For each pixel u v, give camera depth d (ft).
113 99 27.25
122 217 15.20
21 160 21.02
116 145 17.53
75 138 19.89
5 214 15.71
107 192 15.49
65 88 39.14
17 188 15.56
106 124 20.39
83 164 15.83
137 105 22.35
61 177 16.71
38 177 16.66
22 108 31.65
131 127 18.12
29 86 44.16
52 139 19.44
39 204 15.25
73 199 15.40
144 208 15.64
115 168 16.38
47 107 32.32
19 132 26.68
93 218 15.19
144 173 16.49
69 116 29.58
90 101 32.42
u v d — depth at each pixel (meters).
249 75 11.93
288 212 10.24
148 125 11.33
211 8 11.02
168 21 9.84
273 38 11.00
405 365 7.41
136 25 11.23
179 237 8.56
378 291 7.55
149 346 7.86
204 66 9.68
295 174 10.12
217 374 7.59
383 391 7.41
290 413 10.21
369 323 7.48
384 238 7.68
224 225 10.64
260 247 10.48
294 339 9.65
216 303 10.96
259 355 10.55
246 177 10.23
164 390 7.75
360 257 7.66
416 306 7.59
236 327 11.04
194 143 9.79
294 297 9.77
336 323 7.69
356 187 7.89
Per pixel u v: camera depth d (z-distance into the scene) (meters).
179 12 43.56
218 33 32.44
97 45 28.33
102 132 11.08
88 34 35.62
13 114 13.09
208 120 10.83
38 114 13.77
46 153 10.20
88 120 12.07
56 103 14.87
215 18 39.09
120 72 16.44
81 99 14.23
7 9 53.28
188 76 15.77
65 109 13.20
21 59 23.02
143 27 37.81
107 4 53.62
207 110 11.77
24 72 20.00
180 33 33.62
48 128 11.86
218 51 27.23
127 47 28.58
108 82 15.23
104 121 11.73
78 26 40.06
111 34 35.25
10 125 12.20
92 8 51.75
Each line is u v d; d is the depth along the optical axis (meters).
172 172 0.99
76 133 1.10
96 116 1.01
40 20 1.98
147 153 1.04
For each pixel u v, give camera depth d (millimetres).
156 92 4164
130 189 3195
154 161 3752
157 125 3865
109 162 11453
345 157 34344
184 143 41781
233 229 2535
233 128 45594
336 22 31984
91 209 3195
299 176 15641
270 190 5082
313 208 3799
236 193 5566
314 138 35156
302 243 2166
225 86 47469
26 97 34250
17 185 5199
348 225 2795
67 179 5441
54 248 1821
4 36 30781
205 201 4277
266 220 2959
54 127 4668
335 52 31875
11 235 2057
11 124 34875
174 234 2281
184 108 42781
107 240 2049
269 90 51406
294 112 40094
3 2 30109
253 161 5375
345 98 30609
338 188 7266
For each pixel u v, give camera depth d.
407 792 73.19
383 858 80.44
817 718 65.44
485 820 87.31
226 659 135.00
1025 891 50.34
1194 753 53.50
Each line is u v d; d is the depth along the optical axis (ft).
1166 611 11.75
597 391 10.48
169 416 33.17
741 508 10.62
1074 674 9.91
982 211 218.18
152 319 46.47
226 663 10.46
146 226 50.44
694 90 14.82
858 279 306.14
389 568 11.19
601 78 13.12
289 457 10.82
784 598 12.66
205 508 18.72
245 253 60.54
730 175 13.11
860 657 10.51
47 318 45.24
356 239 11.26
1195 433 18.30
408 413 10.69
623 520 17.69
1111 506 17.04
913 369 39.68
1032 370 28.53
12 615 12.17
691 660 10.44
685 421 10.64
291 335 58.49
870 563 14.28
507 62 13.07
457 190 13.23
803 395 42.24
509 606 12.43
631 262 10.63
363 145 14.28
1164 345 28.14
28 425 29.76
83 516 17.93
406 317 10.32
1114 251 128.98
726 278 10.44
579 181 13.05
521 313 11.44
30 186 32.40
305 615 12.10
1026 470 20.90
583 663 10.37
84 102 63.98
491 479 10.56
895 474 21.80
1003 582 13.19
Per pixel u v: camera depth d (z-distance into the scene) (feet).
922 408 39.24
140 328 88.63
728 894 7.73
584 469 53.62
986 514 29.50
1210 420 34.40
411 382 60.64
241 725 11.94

....

**TASK REQUIREMENTS**
Print, without alteration, only the lines above between the one holding "336 22 31984" and the one holding "338 188 7266", inclusive.

**RESPONSE TO THE TASK**
336 22 31984
91 209 3195
299 176 15641
270 190 5082
313 208 3799
236 193 5566
314 138 35156
302 243 2166
225 86 47469
26 97 34250
17 185 5199
348 225 2795
67 179 5441
54 248 1821
4 36 30781
205 201 4277
266 220 2959
54 127 4668
335 52 31875
11 235 2057
11 124 34875
174 234 2281
184 108 42781
107 240 2049
269 90 51406
294 112 40094
3 2 30109
253 161 5375
345 98 30609
338 188 7266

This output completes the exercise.